Forty non-cholera Vibrio strains isolated from hospitalized patients with acute diarrhoea at the Infectious Diseases Hospital or B. C. Roy Memorial Hospital for Children, Kolkata, India, between 1998 and 2001 were included in this study. These strains were screened for Vibrio cholerae by biochemical and serological tests and by species-specific ompW PCR (Nandi et al., 2000). The oxidase-positive and ompW-negative strains were further characterized using the API 20E identification system (bioMérieux). Salt tolerance was determined by growing the strains at 37 °C on nutrient agar (NA; Difco) plates containing 0 and 7 % NaCl. For identification of the strains, 16S rDNA sequencing (Microseq 500, 16S rDNA Bacterial Sequencing kit; Applied Biosystems) was performed following the manufacturer's instructions using an automated DNA sequencer (ABI Prism 310; Applied Biosystems).

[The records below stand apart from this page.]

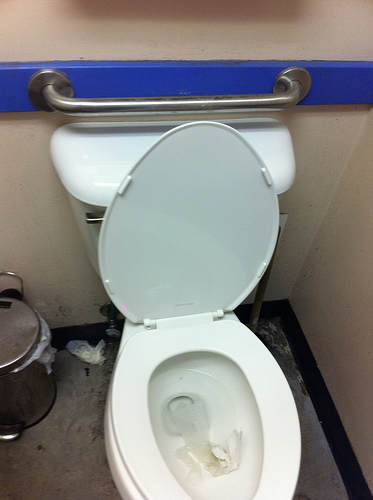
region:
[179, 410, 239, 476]
tissue in the toilet bowl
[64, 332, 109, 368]
paper on a dirty floor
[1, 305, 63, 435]
silver trash can near a toilet bowl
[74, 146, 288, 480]
toilet bowl with its seat up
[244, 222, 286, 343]
Plunger near a toilet bowl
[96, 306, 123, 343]
silver knob on the wall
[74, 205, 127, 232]
Chrome handle on a toilet bowl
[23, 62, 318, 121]
Hand bar over the towel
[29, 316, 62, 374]
Trash bag in a silver can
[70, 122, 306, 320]
white lid on a toilet seat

To develop a PCR-based method for species-specific identification, primers targeted to the toxR gene of V. fluvialis were first tested with the strains that were previously identified as V. fluvialis by 16S rDNA sequencing (Table 1
). The forward (5'-GACCAGGGCTTTGAGGTGGACGAC-3') and reverse (5'-AGGATACGGCACTTGAGTAAGACTC-3') primers were designed from the TAD and the membrane tether region of the toxR gene of V. fluvialis, respectively (accession no. AF170885; Osorio & Klose, 2000). The membrane tether region is highly variable, but unique for each Vibrio species. For PCR assay, the strains were grown in Luria broth (LB; Difco) containing 1 % NaCl at 37 °C with shaking at 200 r.p.m. overnight. For halophilic vibrios, the LB medium was supplemented with 3 % NaCl. Purified genomic DNA from these strains was used as template in the PCR assay. Amplification was carried out in a thermal cycler (Applied Biosystems) with a standard PCR reaction mixture that contained 50 ng DNA as template, 2.5 µl 10x PCR buffer with 15 mM MgCl2, 0.20 µl (1 U) Taq Polymerase (Takara Shuzo), 2.0 µl 2.5 mM (each) deoxynucleoside triphosphate, 2.5 µl of each primer (10 pmol µl1) and sterile distilled water to make the volume to 25 µl. The amplification conditions were initial denaturation at 94 °C for 5 min, followed by 30 cycles consisting of denaturation at 94 °C for 40 s, annealing at 65 °C for 40 s and extension at 72 °C for 1 min. To detect the sensitivity, the VF-toxR PCR was performed with different concentrations of chromosomal DNA ranging from 10 to 60 ng. PCR products were electrophoresed through 2 % agarose gel to resolve 217 bp amplicons and visualized under UV light in a gel documentation system (Gel-Doc 2000; Bio-Rad) after ethidium bromide staining.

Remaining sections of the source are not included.